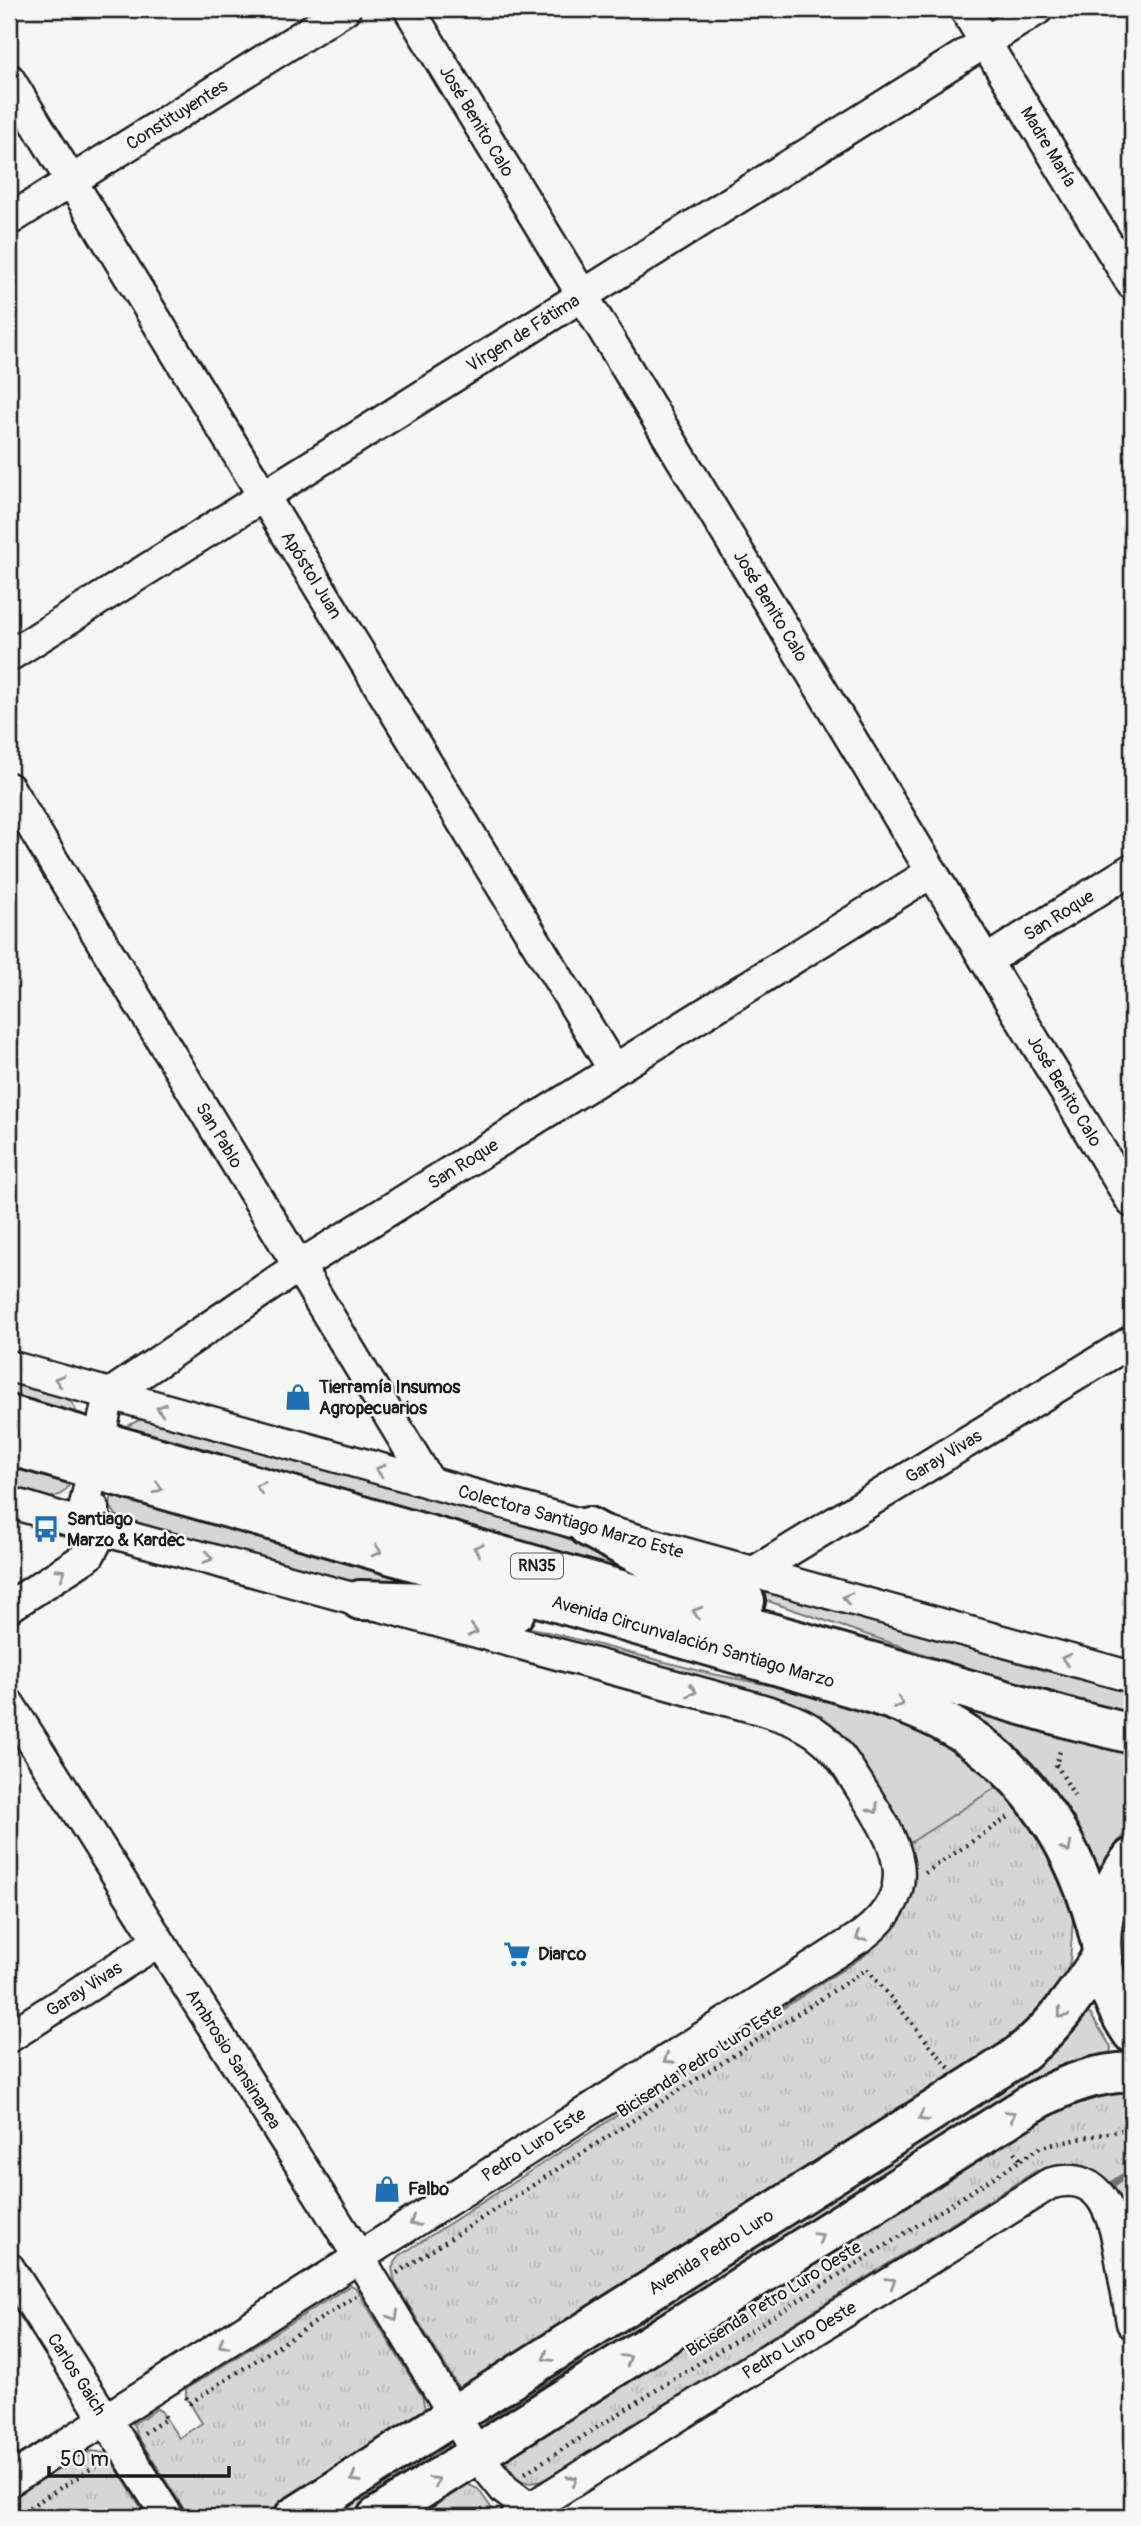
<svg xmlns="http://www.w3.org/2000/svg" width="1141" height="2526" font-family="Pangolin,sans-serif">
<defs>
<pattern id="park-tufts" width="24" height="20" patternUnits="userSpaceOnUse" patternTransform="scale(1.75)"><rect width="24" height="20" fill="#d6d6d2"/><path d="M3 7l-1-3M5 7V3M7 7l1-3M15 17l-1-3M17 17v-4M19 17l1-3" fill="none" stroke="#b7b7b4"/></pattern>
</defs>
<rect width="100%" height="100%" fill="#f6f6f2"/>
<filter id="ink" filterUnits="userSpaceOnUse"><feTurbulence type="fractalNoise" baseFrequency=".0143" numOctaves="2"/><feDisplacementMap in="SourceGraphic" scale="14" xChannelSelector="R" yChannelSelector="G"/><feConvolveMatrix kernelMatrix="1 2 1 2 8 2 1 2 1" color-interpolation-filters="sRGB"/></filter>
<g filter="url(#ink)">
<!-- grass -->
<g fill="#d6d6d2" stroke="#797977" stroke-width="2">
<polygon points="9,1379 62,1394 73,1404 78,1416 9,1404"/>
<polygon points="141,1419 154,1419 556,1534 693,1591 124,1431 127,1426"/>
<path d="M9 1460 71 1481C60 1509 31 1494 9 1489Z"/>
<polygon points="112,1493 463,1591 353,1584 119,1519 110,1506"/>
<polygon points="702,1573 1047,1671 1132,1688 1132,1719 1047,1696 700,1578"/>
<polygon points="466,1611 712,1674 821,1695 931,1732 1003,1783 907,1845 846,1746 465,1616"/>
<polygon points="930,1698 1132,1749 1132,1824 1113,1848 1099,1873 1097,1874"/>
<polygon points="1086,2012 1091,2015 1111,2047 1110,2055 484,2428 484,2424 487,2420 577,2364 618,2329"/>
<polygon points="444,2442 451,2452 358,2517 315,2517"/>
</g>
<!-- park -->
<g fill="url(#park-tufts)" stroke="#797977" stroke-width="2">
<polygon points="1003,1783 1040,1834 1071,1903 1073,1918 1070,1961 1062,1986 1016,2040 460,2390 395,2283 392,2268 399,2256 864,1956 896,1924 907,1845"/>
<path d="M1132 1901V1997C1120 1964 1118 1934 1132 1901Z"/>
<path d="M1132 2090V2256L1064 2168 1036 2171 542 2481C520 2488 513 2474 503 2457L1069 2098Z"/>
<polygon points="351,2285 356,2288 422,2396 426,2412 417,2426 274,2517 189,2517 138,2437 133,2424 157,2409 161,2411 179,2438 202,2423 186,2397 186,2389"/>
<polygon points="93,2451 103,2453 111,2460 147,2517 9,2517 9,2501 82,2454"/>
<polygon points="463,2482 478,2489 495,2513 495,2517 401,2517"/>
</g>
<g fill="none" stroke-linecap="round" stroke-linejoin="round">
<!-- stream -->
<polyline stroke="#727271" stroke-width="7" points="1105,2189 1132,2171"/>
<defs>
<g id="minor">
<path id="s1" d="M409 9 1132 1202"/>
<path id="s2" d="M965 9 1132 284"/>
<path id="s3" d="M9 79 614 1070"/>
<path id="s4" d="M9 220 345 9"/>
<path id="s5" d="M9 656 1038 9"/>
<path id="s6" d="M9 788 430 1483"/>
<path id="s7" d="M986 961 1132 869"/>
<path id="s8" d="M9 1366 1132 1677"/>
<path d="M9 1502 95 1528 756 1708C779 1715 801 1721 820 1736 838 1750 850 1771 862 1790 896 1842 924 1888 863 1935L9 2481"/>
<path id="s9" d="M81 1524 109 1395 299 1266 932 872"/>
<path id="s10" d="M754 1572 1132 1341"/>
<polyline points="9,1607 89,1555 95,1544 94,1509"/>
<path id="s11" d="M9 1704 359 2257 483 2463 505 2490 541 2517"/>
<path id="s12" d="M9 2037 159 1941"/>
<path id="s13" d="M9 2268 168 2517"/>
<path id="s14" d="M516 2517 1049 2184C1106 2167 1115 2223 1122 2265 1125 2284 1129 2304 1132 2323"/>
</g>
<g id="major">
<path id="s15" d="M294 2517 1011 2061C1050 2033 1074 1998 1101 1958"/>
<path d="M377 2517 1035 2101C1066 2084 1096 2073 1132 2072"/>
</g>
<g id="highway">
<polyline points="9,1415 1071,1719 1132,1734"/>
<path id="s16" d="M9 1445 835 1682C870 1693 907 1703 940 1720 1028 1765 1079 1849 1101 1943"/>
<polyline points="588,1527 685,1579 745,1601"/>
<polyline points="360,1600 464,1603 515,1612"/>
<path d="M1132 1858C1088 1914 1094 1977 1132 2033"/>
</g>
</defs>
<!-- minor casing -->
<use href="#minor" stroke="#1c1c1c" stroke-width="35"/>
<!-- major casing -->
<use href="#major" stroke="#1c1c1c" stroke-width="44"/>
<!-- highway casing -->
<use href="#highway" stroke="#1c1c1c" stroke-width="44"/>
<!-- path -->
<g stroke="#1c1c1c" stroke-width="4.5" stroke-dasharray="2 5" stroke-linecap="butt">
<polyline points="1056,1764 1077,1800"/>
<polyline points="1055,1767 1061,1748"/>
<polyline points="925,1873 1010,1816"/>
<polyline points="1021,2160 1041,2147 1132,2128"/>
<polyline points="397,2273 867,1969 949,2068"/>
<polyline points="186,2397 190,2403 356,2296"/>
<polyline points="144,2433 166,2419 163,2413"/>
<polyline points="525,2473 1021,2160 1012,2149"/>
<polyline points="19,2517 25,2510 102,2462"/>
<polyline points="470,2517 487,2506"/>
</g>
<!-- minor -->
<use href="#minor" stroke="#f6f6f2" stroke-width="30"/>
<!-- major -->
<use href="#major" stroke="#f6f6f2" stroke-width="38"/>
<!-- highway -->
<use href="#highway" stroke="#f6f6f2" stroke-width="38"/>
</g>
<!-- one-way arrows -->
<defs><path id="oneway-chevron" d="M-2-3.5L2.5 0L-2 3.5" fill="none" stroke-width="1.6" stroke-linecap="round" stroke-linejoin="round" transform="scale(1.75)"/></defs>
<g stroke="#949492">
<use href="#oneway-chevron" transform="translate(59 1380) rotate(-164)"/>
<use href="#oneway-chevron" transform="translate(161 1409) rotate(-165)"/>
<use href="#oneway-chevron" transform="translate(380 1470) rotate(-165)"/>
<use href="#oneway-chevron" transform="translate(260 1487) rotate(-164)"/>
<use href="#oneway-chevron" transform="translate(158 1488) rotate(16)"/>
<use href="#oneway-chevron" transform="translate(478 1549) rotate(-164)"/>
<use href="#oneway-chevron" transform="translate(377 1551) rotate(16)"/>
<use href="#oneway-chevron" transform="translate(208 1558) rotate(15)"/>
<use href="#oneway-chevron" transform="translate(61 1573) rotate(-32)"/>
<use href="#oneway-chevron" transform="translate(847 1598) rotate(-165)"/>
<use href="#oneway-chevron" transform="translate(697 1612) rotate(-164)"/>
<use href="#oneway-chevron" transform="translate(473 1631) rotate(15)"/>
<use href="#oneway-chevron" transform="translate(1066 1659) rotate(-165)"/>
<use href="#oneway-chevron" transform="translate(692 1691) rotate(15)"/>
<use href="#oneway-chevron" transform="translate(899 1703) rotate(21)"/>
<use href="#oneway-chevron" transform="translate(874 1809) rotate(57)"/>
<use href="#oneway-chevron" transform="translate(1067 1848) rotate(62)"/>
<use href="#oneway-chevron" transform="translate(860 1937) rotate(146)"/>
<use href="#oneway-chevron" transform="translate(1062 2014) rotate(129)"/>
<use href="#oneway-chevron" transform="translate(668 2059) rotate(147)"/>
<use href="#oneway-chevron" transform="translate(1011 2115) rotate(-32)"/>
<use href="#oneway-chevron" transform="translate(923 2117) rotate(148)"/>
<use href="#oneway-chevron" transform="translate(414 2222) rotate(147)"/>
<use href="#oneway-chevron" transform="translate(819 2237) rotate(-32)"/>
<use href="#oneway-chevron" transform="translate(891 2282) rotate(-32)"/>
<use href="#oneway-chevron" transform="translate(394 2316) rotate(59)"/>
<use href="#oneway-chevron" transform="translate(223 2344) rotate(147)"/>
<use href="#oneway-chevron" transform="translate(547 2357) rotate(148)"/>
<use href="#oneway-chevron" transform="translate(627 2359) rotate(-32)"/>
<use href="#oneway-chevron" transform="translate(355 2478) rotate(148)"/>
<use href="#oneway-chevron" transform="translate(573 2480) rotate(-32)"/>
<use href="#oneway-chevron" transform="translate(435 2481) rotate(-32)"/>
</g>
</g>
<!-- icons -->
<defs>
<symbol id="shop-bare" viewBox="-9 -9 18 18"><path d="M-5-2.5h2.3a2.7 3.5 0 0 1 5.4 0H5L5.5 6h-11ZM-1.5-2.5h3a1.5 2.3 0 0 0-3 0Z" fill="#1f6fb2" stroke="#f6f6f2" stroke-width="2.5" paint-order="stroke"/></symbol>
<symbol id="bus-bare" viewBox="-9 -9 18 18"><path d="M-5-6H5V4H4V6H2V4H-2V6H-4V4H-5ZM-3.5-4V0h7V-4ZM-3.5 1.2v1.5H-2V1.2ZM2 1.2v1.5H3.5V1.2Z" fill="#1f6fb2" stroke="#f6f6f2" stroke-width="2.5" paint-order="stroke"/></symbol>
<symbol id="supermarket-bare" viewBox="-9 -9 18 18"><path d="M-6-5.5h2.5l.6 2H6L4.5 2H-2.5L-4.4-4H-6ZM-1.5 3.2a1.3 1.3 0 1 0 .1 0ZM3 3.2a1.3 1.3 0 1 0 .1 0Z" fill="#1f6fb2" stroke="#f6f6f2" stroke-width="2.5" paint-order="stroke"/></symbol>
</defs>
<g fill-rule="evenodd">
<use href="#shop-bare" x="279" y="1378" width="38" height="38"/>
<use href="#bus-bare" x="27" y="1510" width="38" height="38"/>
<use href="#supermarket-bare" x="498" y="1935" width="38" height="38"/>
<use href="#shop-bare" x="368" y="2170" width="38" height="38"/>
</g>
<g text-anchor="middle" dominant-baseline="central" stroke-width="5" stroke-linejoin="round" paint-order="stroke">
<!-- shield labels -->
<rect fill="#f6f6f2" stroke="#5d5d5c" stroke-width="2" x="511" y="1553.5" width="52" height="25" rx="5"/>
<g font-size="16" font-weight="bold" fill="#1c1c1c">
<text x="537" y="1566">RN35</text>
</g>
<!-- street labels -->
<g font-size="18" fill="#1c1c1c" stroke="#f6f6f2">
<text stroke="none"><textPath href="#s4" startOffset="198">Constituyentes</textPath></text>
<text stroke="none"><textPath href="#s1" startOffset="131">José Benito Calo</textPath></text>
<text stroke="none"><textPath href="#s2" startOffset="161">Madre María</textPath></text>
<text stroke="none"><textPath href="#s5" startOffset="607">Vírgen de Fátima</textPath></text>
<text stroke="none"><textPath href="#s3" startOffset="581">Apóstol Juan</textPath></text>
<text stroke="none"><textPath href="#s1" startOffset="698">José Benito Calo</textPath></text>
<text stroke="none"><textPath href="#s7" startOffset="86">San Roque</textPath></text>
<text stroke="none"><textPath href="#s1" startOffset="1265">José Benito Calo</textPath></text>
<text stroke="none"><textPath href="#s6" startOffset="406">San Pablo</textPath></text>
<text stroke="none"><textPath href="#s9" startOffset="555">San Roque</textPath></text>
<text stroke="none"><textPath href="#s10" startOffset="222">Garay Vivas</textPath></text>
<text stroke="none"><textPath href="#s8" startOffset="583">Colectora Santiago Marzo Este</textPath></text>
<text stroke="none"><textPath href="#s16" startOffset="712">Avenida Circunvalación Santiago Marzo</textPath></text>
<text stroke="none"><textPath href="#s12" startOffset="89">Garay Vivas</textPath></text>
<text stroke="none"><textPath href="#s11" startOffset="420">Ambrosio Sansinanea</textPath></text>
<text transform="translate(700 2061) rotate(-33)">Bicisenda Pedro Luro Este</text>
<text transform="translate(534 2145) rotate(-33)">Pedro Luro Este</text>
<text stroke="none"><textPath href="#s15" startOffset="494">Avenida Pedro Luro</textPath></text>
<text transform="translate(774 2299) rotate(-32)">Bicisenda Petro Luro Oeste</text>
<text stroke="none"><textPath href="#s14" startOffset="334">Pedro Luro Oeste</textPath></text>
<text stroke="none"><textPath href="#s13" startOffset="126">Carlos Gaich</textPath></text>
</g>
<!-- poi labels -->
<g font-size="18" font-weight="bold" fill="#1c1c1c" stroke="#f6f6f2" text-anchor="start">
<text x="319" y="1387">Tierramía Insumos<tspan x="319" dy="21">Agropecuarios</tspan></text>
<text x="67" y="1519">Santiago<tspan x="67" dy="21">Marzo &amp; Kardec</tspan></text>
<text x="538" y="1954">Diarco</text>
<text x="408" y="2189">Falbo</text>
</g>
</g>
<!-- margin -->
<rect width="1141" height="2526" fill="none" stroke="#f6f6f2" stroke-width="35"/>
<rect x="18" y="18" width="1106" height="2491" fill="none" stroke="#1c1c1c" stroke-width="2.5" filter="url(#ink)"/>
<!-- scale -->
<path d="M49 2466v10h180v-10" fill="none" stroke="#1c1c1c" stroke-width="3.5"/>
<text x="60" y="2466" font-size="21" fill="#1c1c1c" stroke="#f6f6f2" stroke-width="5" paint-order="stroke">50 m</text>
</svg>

+++

Assignment: Extract every line from the records above that contains the word "anchor".

Output for this task:
<g text-anchor="middle" dominant-baseline="central" stroke-width="5" stroke-linejoin="round" paint-order="stroke">
<g font-size="18" font-weight="bold" fill="#1c1c1c" stroke="#f6f6f2" text-anchor="start">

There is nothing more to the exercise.